Christine Ohuruogu already knows what is required to become a world champion and a promising lane draw for the final of the women’s 400m in Moscow gives her a great chance of repeating the feat.
This is one of six finals on day three of the World Athletics Championships and we have picked our six winners, which combine to make a 145/1 accumulator.
There is no British interest here as Steve Lewis will not have the chance to improve on finishing fifth in the Olympics after failing to clear a single height in qualifying.

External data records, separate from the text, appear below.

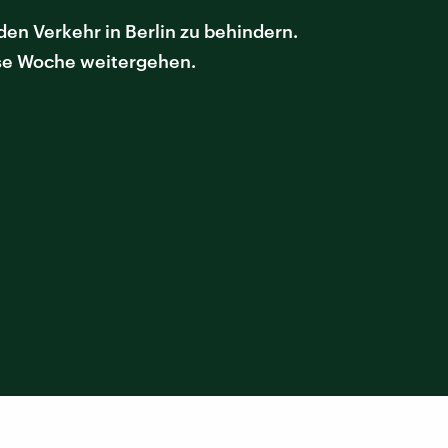
n Verkehr in Berlin zu behindern.
ese Woche weitergehen.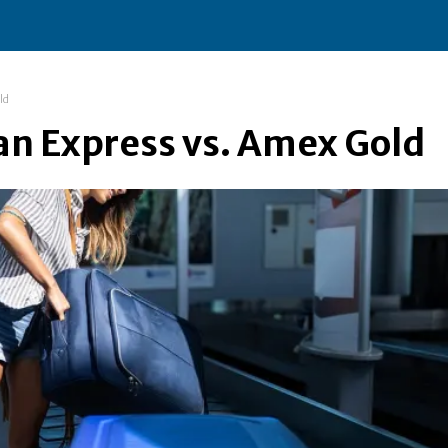
ld
an Express vs. Amex Gold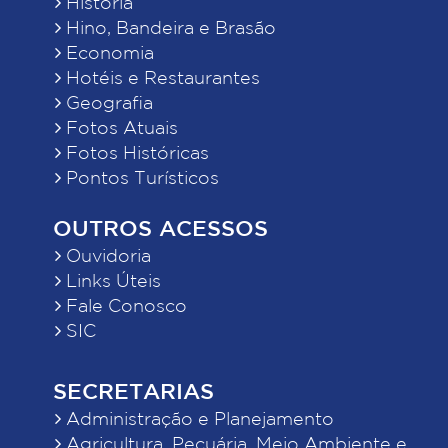
História
Hino, Bandeira e Brasão
Economia
Hotéis e Restaurantes
Geografia
Fotos Atuais
Fotos Históricas
Pontos Turísticos
OUTROS ACESSOS
Ouvidoria
Links Úteis
Fale Conosco
SIC
SECRETARIAS
Administração e Planejamento
Agricultura, Pecuária, Meio Ambiente e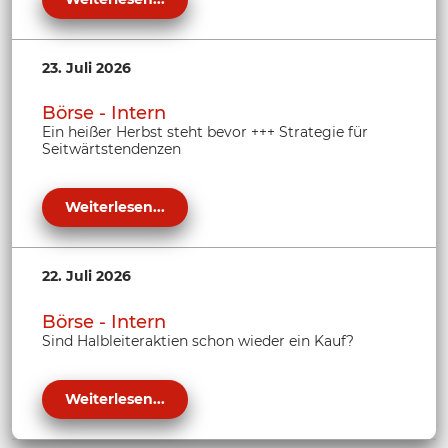
23. Juli 2026
Börse - Intern
Ein heißer Herbst steht bevor +++ Strategie für
Seitwärtstendenzen
Weiterlesen...
22. Juli 2026
Börse - Intern
Sind Halbleiteraktien schon wieder ein Kauf?
Weiterlesen...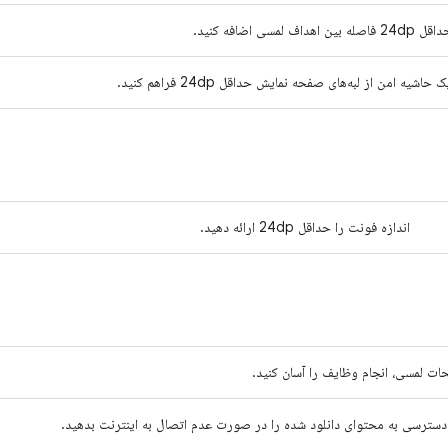
 24dp فاصله بین اهداف لمسی اضافه کنید.
ک حاشیه امن از لبه‌های صفحه نمایش حداقل 24dp فراهم کنید.
اندازه فونت را حداقل 24dp ارائه دهید.
ات لمسی، انجام وظایف را آسان کنید.
دسترسی به محتوای دانلود شده را در صورت عدم اتصال به اینترنت بدهید.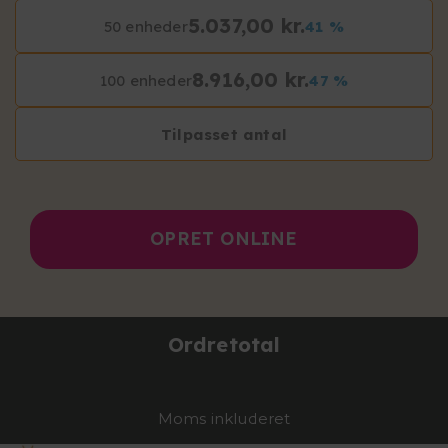
5.037,00 kr.
50 enheder
41 %
8.916,00 kr.
100 enheder
47 %
Tilpasset antal
OPRET ONLINE
Ordretotal
Moms inkluderet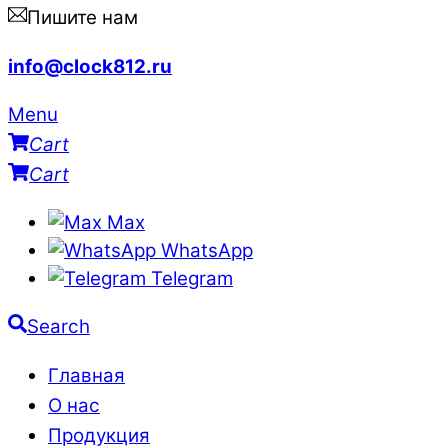
Пишите нам
info@clock812.ru
Menu
Cart
Cart
Max
WhatsApp
Telegram
Search
Главная
О нас
Продукция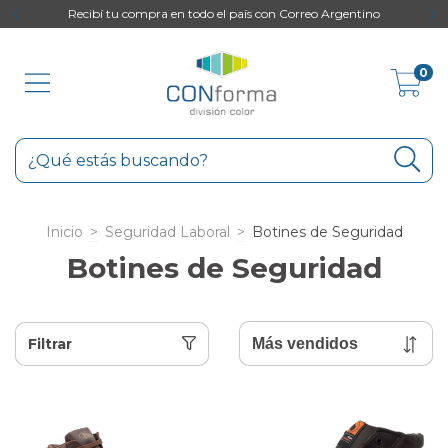
to
Recibí tu compra en todo el país con Correo Argentino
0
Inicio
>
Seguridad Laboral
>
Botines de Seguridad
Botines de Seguridad
Filtrar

However, he would have struggled to beat Olympic gold medallist Renaud Lavillenie in any case. The Frenchman, who was one of only two men to clear 5.65m in qualifying, has achieved the six highest leaps in the world this year including a 6.02m clearance and will be spurred on by missing out on gold at the World Championships twice before.
Valerie Adams is arguably the biggest banker of the whole meeting in Moscow, more so than even Usain Bolt or Mo Farah.
Her personal best is virtually 1m further than anyone else in the field, she has thrown substantially further than anyone else this year and dominated qualifying.
Based on the fact that he is unbeaten in 12 events this year, threw the furthest in qualifying and is the reigning Olympic champion, Krisztian Pars is a fair price to win the hammer at 4/9.
However, Sergey Litvinov is another of only four throwers to exceed 80m this year and has thrown a season’s best in the last month to suggest he is coming into form at the right time.
In a race that looks almost 50/50 between Ohuruogu and Amantle Montsho, the Brit has to be backed as the value selection.
She is running into form at just the right time too and lane four is an ideal draw for Ohuruogu, given that her two main challengers Montsho and America’s Francena McCorory are in the two lanes directly outside her to help her manage a perfect race pace.
All of the four Americans have claims, but David Oliver is a worthy favourite after clocking the fastest time in qualifying to reach the semi finals and being responsible for the quickest time of the year so far.
With each-way bets paying 1/3 of the odds for the top two, US trial winner Ryan Wilson looks overpriced at 33/1, while Frenchman Thomas Martinot-Lagarde (16/1) could be a surprise medallist.
With 12 women running below 11secs this year, this is wide open and it may be worth taking on 8/11 favourite Shelly-Ann Fraser-Pryce despite her proven championship pedigree.
Blessing Okagbare has already been busy in Moscow taking second in the long jump, but she beat Fraser-Pryce recently and can become Africa’s first female medallist in a 100m or 200m at a World Championships.
All Odds and Markets are correct as of the date of publishing.